POR MIGUEL ÁNGEL FALCON PADILLA
El fin de año no irrumpe: se posa. Llega como una luz oblicua sobre las cosas, revelando contornos que durante meses preferimos no mirar. No es solo el cierre de un calendario; es una pausa forzada en la que el tiempo, por un instante, parece mirarnos de frente y pedirnos cuentas.
Diciembre tiene algo de umbral. No pertenece del todo a lo que fue ni a lo que vendrá. Es un territorio incierto donde conviven la celebración y el cansancio, la promesa y el desgaste. En Jujuy, como en tantos otros lugares del país, ese umbral encuentra a muchas personas atravesadas por una pregunta silenciosa: cómo seguir cuando lo vivido pesa más que lo esperado.

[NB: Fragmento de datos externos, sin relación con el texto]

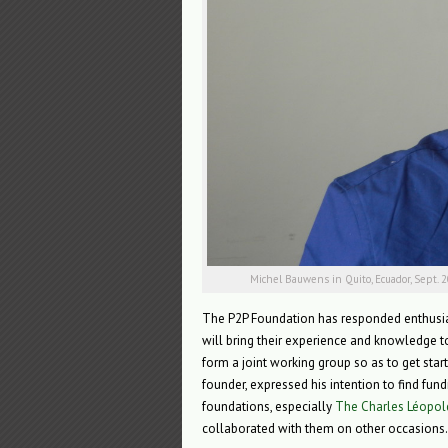
Michel Bauwens in Quito, Ecuador, Sept. 
The P2P Foundation has responded enthusia
will bring their experience and knowledge to
form a joint working group so as to get star
founder, expressed his intention to find fun
foundations, especially
The Charles Léopol
collaborated with them on other occasions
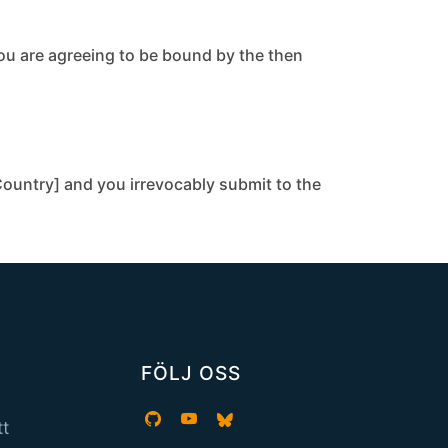
you are agreeing to be bound by the then
ountry] and you irrevocably submit to the
FÖLJ OSS
tt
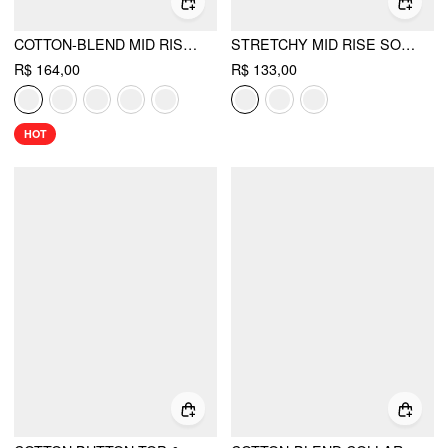
COTTON-BLEND MID RISE SOLID RUFFLE MAXI SKIRT
STRETCHY MID RISE SOLID MAXI A-LINE SKIRT WITH BELT
R$ 164,00
R$ 133,00
HOT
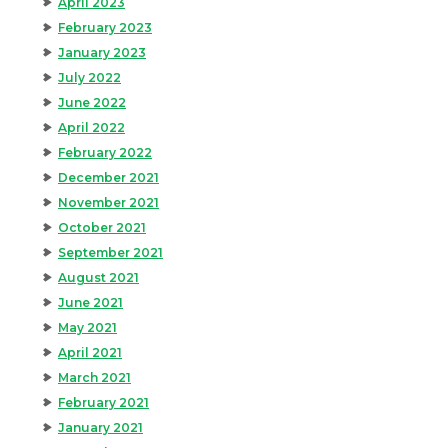
April 2023
February 2023
January 2023
July 2022
June 2022
April 2022
February 2022
December 2021
November 2021
October 2021
September 2021
August 2021
June 2021
May 2021
April 2021
March 2021
February 2021
January 2021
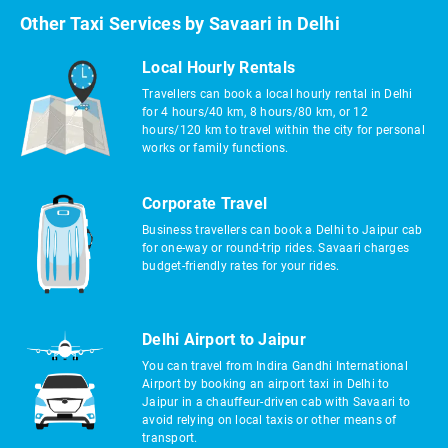
Other Taxi Services by Savaari in Delhi
Local Hourly Rentals
Travellers can book a local hourly rental in Delhi
for 4 hours/40 km, 8 hours/80 km, or 12
hours/120 km to travel within the city for personal
works or family functions.
Corporate Travel
Business travellers can book a Delhi to Jaipur cab
for one-way or round-trip rides. Savaari charges
budget-friendly rates for your rides.
Delhi Airport to Jaipur
You can travel from Indira Gandhi International
Airport by booking an airport taxi in Delhi to
Jaipur in a chauffeur-driven cab with Savaari to
avoid relying on local taxis or other means of
transport.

El año que termina deja marcas. Algunas visibles, otras íntimas. No todo lo que se pierde hace ruido. Hay derrotas que se anuncian en silencio: trabajos que no llegan, proyectos que se diluyen, vínculos que se enfrían, palabras que no se dijeron a tiempo. El fin de año no las inventa, pero las vuelve evidentes.

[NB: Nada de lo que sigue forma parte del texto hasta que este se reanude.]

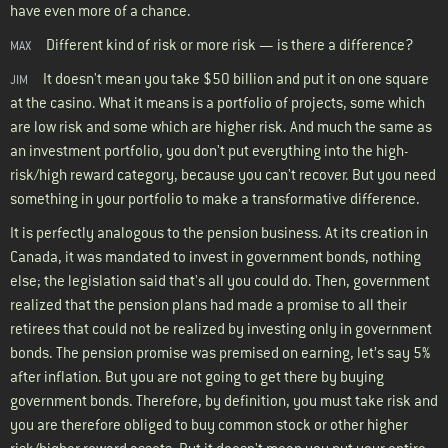
have even more of a chance.
Different kind of risk or more risk — is there a difference?
MAX
It doesn't mean you take $50 billion and put it on one square
JIM
at the casino. What it means is a portfolio of projects, some which
are low risk and some which are higher risk. And much the same as
an investment portfolio, you don't put everything into the high-
risk/high reward category, because you can't recover. But you need
something in your portfolio to make a transformative difference.
It is perfectly analogous to the pension business. At its creation in
Canada, it was mandated to invest in government bonds, nothing
else; the legislation said that's all you could do. Then, government
realized that the pension plans had made a promise to all their
retirees that could not be realized by investing only in government
bonds. The pension promise was premised on earning, let’s say 5%
after inflation. But you are not going to get there by buying
government bonds. Therefore, by definition, you must take risk and
you are therefore obliged to buy common stock or other higher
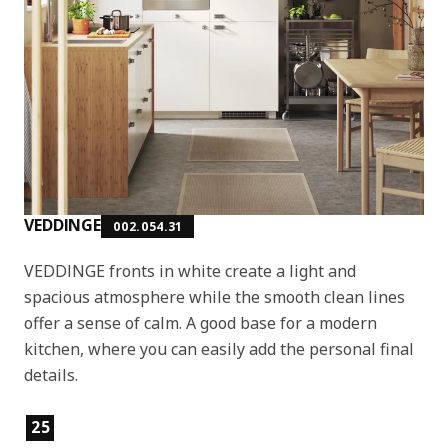
VEDDINGE
002.054.31
VEDDINGE fronts in white create a light and
spacious atmosphere while the smooth clean lines
offer a sense of calm. A good base for a modern
kitchen, where you can easily add the personal final
details.
Product features
25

Sin embargo, algo persiste. Incluso en contextos adversos, hay una obstinación profundamente humana en seguir. No es euforia ni ingenuidad: es una forma de fidelidad a la vida. Brindar, reunirse, encender una luz, no siempre significa celebrar; muchas veces significa resistir. Sostener la esperanza cuando los motivos escasean es, quizá, uno de los gestos éticos más profundos de nuestro tiempo.
Desde una mirada filosófica, el fin de año nos recuerda que el tiempo no se acumula como una suma, sino que se vive como experiencia. No somos la cuenta exacta de nuestros logros, sino la trama de intentos, caídas y aprendizajes que nos constituyen. El cierre de un ciclo no cancela lo vivido: lo integra.

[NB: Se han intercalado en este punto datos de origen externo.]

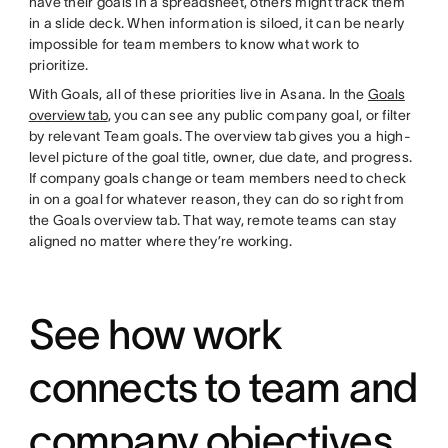
have their goals in a spreadsheet, others might track them
in a slide deck. When information is siloed, it can be nearly
impossible for team members to know what work to
prioritize.
With Goals, all of these priorities live in Asana. In the
Goals
overview tab
, you can see any public company goal, or filter
by relevant Team goals. The overview tab gives you a high-
level picture of the goal title, owner, due date, and progress.
If company goals change or team members need to check
in on a goal for whatever reason, they can do so right from
the Goals overview tab. That way, remote teams can stay
aligned no matter where they’re working.
See how work
connects to team and
company objectives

En sociedades acostumbradas a medir el valor en términos de éxito inmediato, diciembre ofrece otra posibilidad: la del balance interior. Persistir, cuidar, no endurecer el corazón frente a la dificultad, también es una forma de victoria, aunque no figure en ninguna estadística ni en ningún discurso.
Quizá por eso el fin de año incomoda. Porque nos obliga a habitar el límite. A aceptar que no todo depende de nuestra voluntad, pero que algo -aunque sea mínimo- sigue estando en nuestras manos: la manera en que atravesamos el tiempo que nos toca.
Cuando el calendario se renueva, no empezamos de cero. Llegamos con lo vivido a cuestas, con menos certezas y más conciencia. Y tal vez allí resida la verdadera posibilidad del tiempo nuevo: no en prometer un futuro perfecto, sino en asumir el presente con mayor lucidez y humanidad.
Cerrar un año, entonces, no es clausurar la vida, sino reconocer su fragilidad y su potencia. Es aceptar que el tiempo pasa, pero que lo esencial -el deseo de sentido, la dignidad de seguir intentando- permanece.
(*) Miguel Ángel Falcón Padilla es doctor en Ciencias Filosóficas, máster en Relaciones Internacionales y licenciado en Historia y Filosofía.